Lo queramos o no, todo fin de siglo y comienzo de uno nuevo, y con mayor razón en este caso en que se trata de un cambio de milenio, invita a una reflexión sobre el mundo en el cual vivimos y que dejaremos a nuestros descendientes. Nuestro siglo XX, para ciertos antropólogos, tuvo una vida muy corta, ya que se puede decir que nació después de 1914 con la Primera Guerra Mundial, y murió en 1989, con la caída del muro de Berlín. Todo se vivió aceleradamente, lo que trajo como consecuencia generaciones enteras de gente acelerada, estresada, que se siente sola en medio de multitudes y se muestra poco sensible a otra cosa que no sea el ritmo trepidante y rutinario del transporte, del trabajo, del descanso, donde queda poco espacio para entrar en contacto con otras dimensiones invisibles de la Realidad.
Por lo tanto, sentimos que el momento de hacer nuestras cuentas ha llegado. Todo balance o recuento parece un “juicio del alma”, como aquel del que nos hablan todas las tradiciones religiosas, que es el momento en que cada cual responde de sus actos ante las preguntas que se le hacen: ¿Qué has hecho tú de tu vida? ¿Qué has construido? ¿Qué mundo le has legado a tus sucesores?
En esta gran homogeneización que causa la modernización, viendo nuestra vida y la de nuestra época con un mínimo de objetividad y desapego, podemos constatar en nosotros mismos y a nuestro alrededor sentimientos de desarraigo, de pérdida de los valores simples pero sólidos. Mucha decepción y desconfianza seguida de promesas utópicas o mentiras aceptadas con ingenuidad y pereza por no asumir nuestras responsabilidades, seguidas en ciertas ocasiones de un desencadenamiento de violencia cada vez más irracional e incontrolable o paraísos artificiales que son verdaderas vías sin salida.
En este universo gris hay poco espacio para los grandes ideales, y si no estamos preparados para vivirlos en sus aspectos más nobles, nos convertiremos en caricaturas más o menos trágicas. En el plano sociocultural, comprobamos evidentemente que si hay un creciente interés por los ángeles, éste puede fácilmente perderse en muchos sentidos, de los cuales ofreceremos unos rápidos esbozos.

[LÍNEAS DE DATOS]

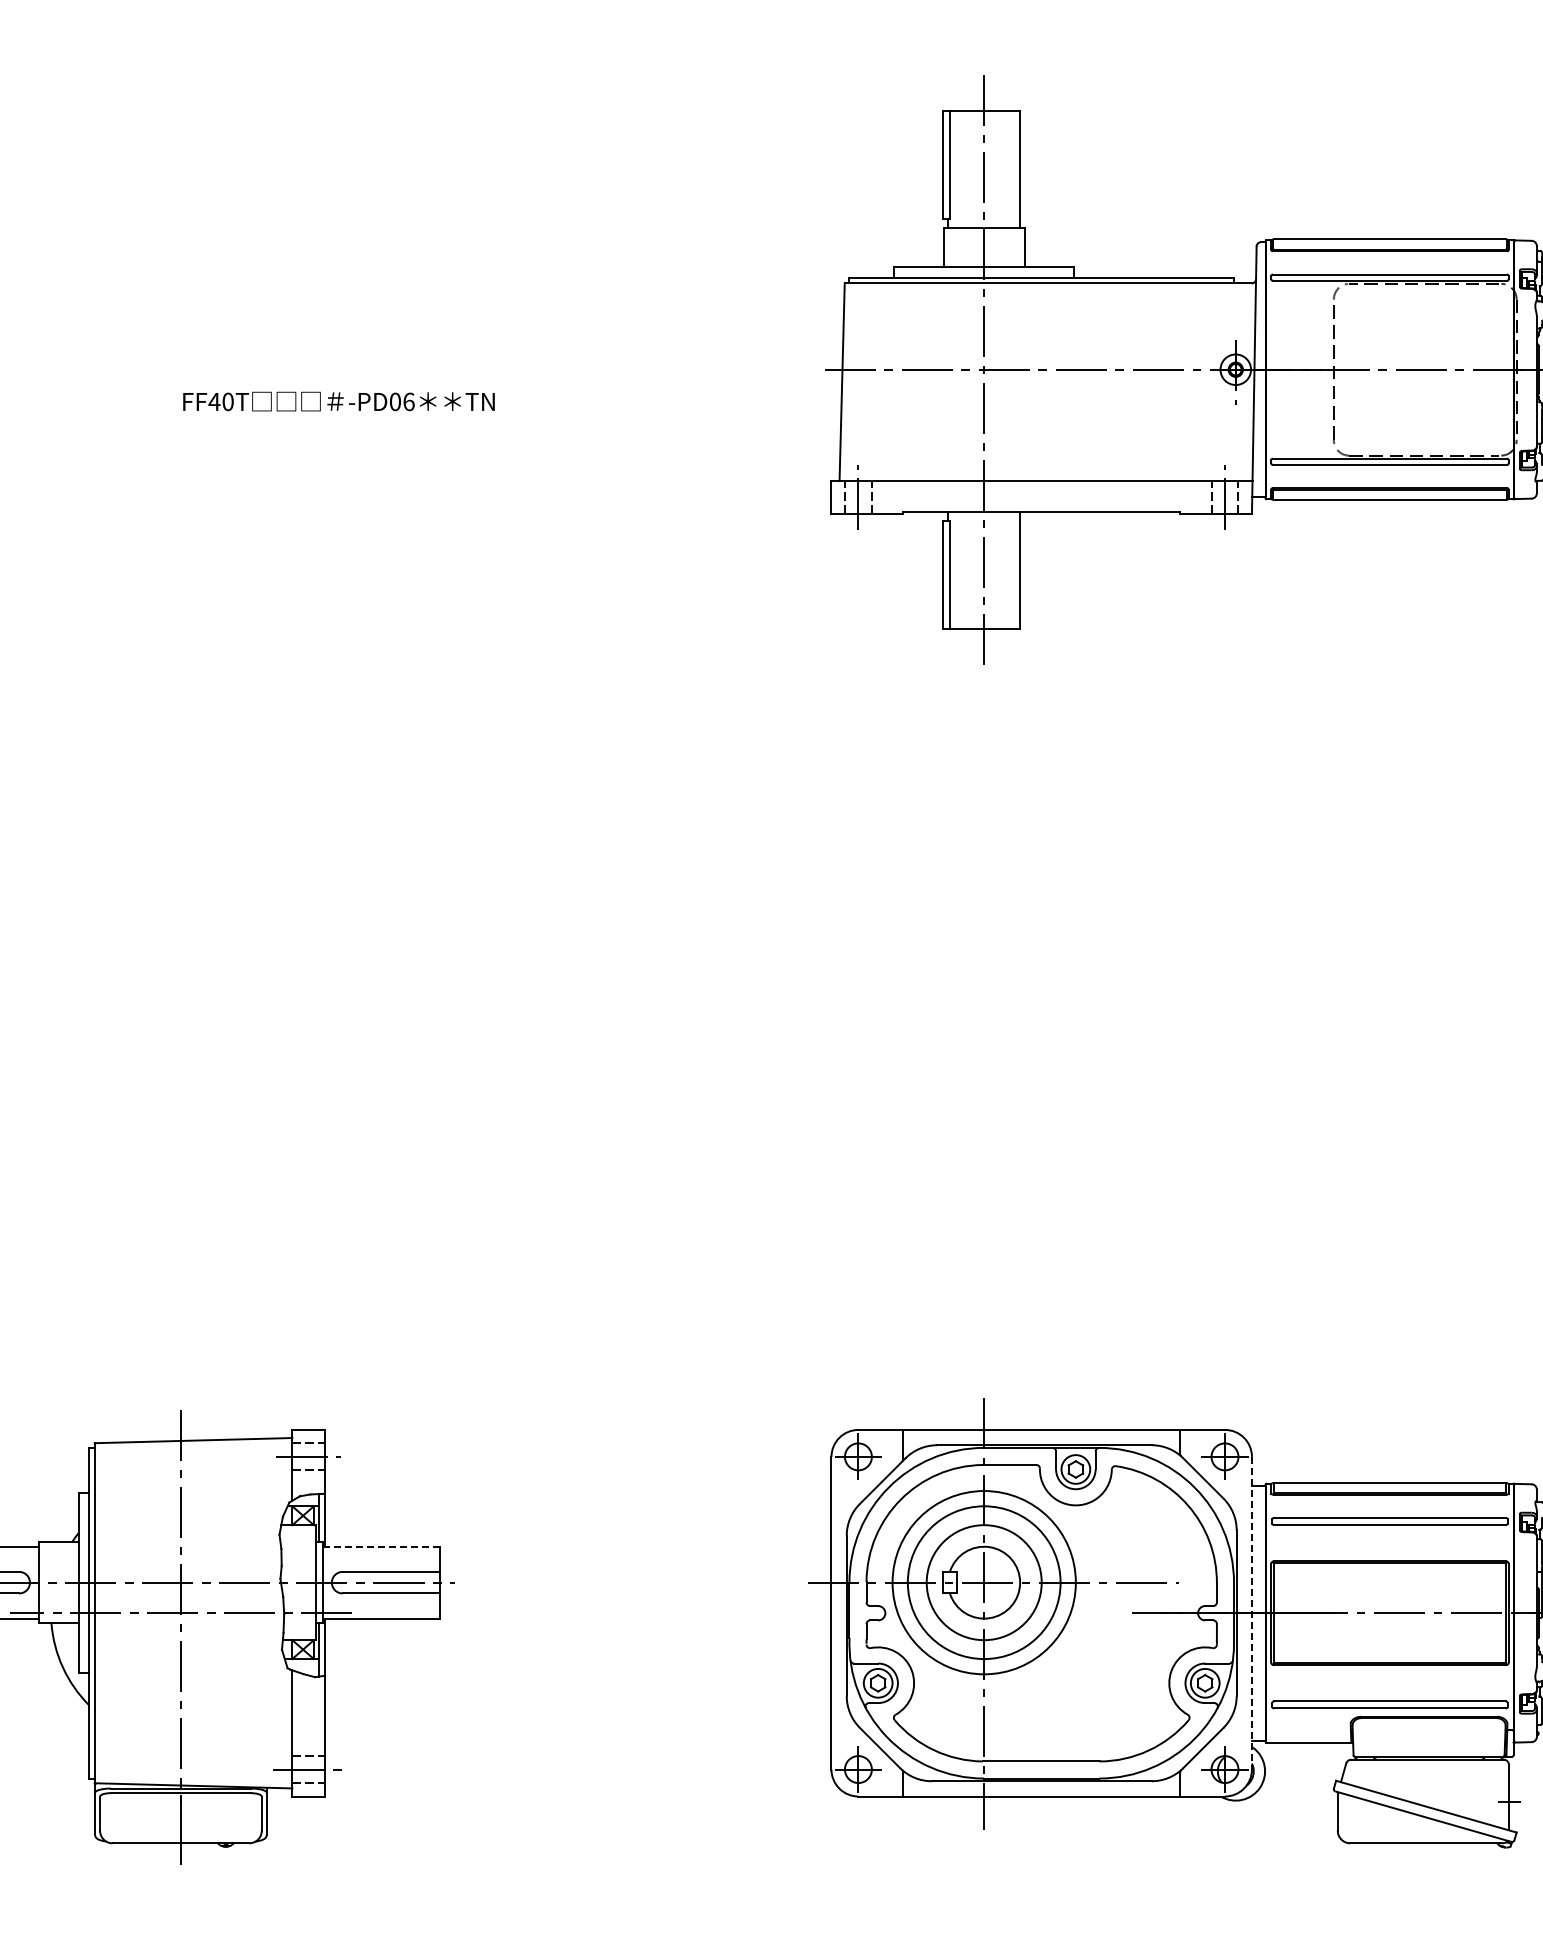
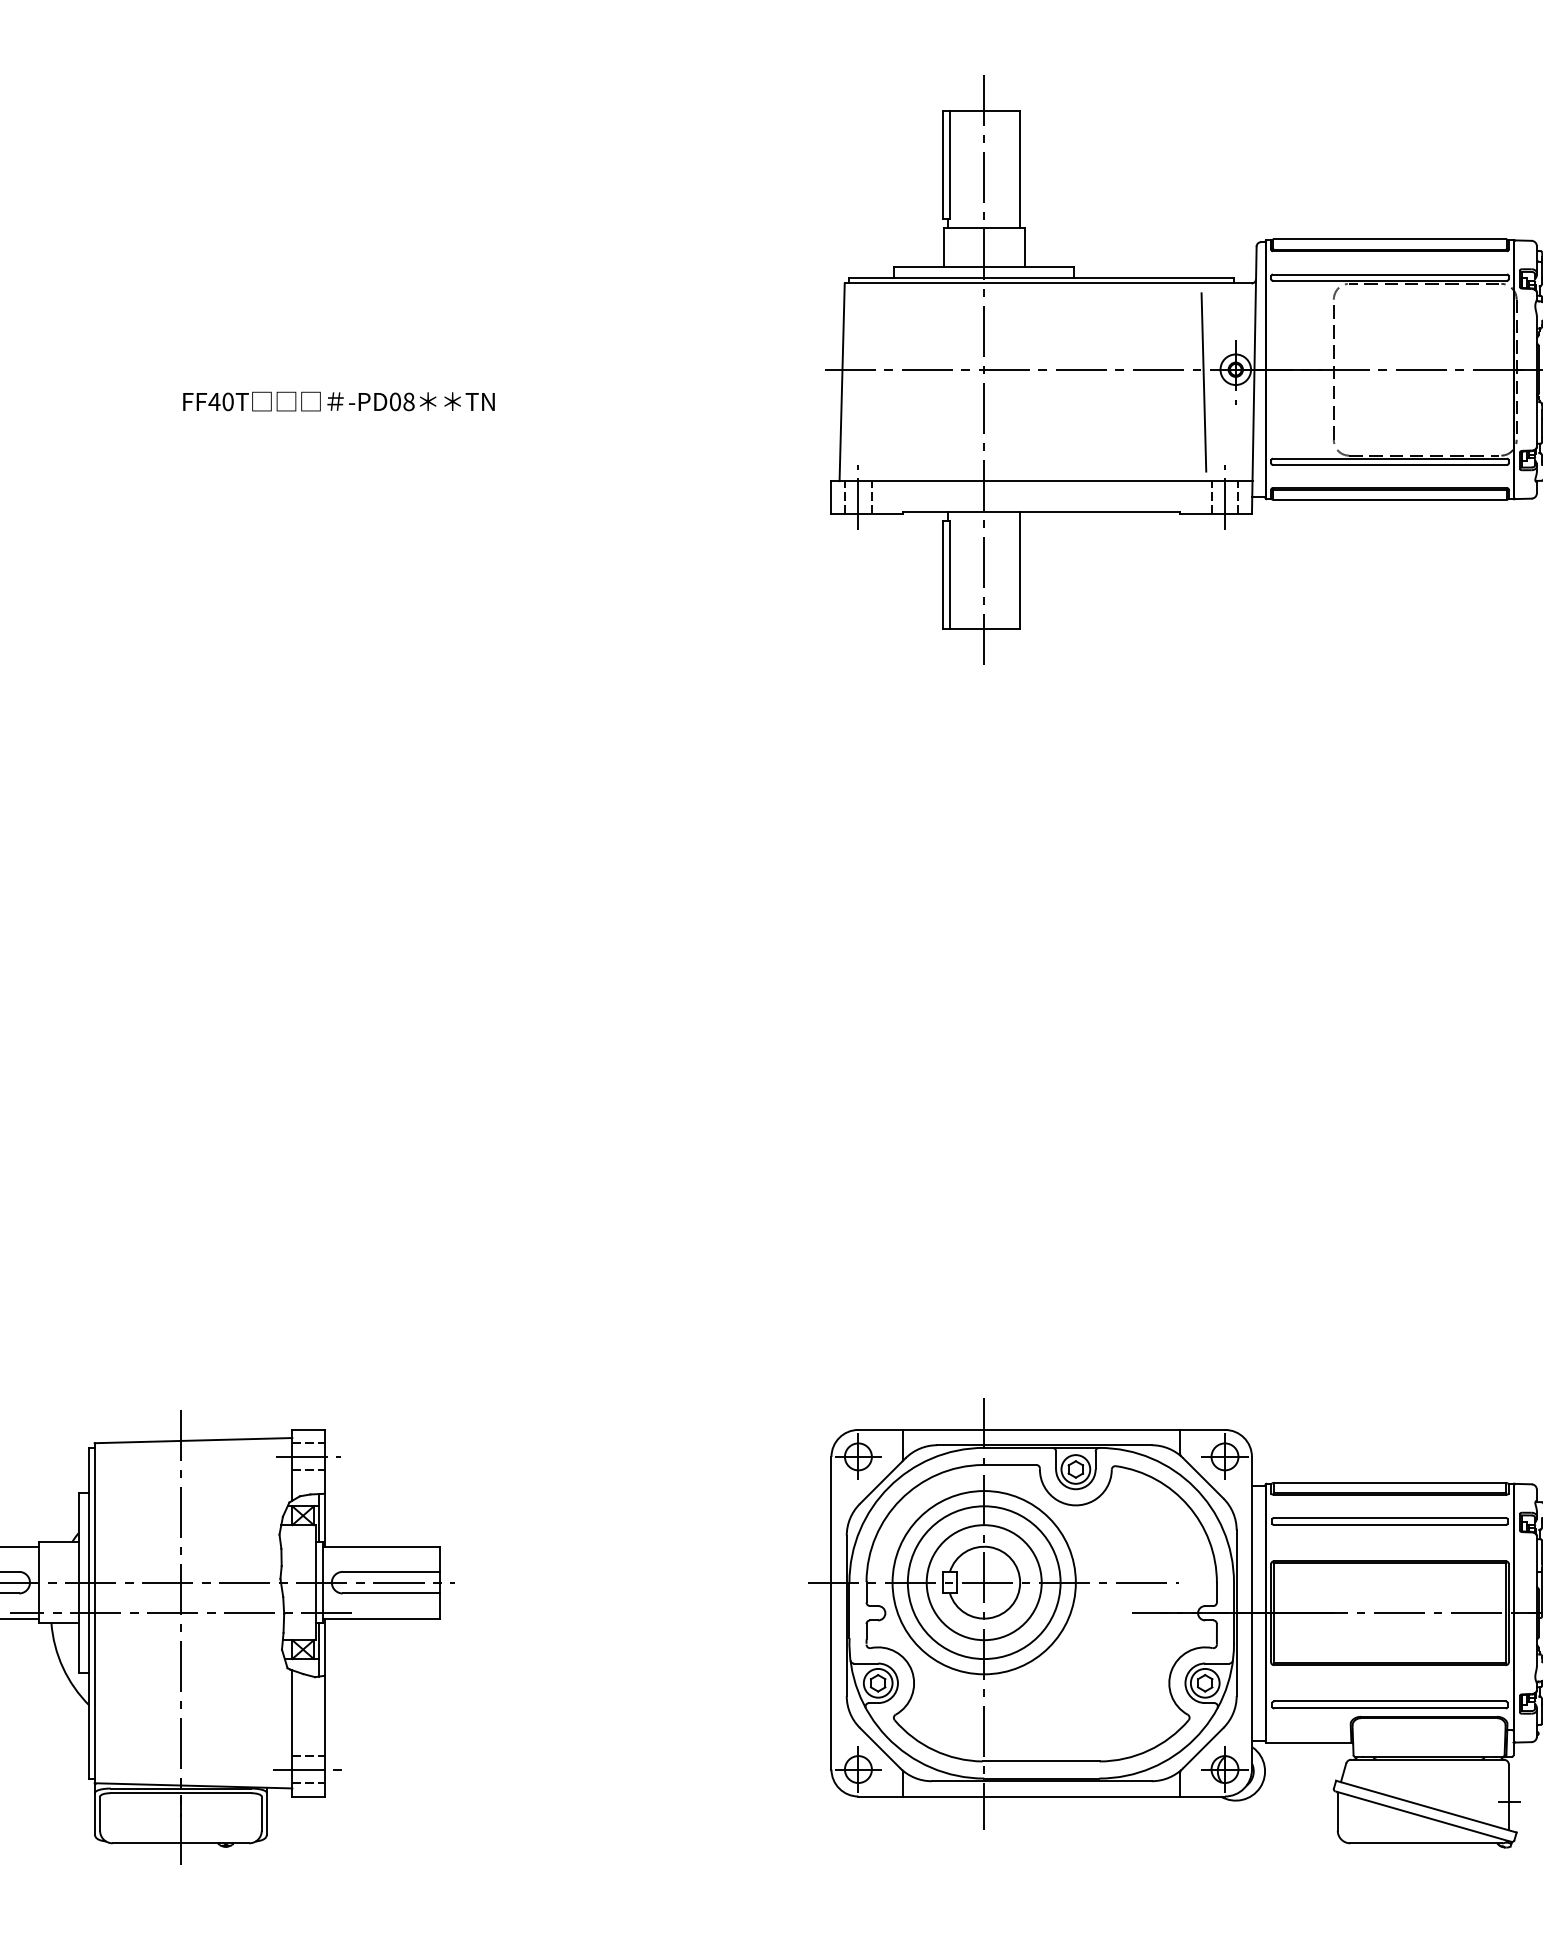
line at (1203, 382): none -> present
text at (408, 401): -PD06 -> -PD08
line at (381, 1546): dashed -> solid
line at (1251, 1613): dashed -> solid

[TAREAS]
A – Responde a estas preguntas a partir del texto sobre el fin de siglo, cada respuesta en su propia línea:
(i) Según ciertos antropólogos, ¿en qué año murió el siglo XX y con qué acontecimiento?
(ii) ¿A qué se parece todo balance o recuento?
(iii) En el plano sociocultural, ¿por quiénes comprobamos un creciente interés?
B – ¿Qué preguntas se le hacen a cada cual en el "juicio del alma" del que hablan las tradiciones religiosas, según el texto sobre el fin de siglo? Enuméralas todas.
C – En el texto sobre el fin de siglo, convierte en una lista breve el párrafo que empieza "En esta gran homogeneización". Conserva sus datos principales.

[RESPUESTAS]
A –
(i) En 1989, con la caída del muro de Berlín.
(ii) A un "juicio del alma".
(iii) Por los ángeles.

B –
- ¿Qué has hecho tú de tu vida?
- ¿Qué has construido?
- ¿Qué mundo le has legado a tus sucesores?

C –
- La modernización causa una gran homogeneización.
- Al mirar nuestra vida y nuestra época con objetividad y desapego, se constatan sentimientos de desarraigo y de pérdida de valores simples pero sólidos.
- Hay mucha decepción y desconfianza. Les siguen promesas utópicas o mentiras aceptadas con ingenuidad y pereza por no asumir responsabilidades.
- A veces sigue una violencia cada vez más irracional e incontrolable. Otras veces siguen paraísos artificiales que son vías sin salida.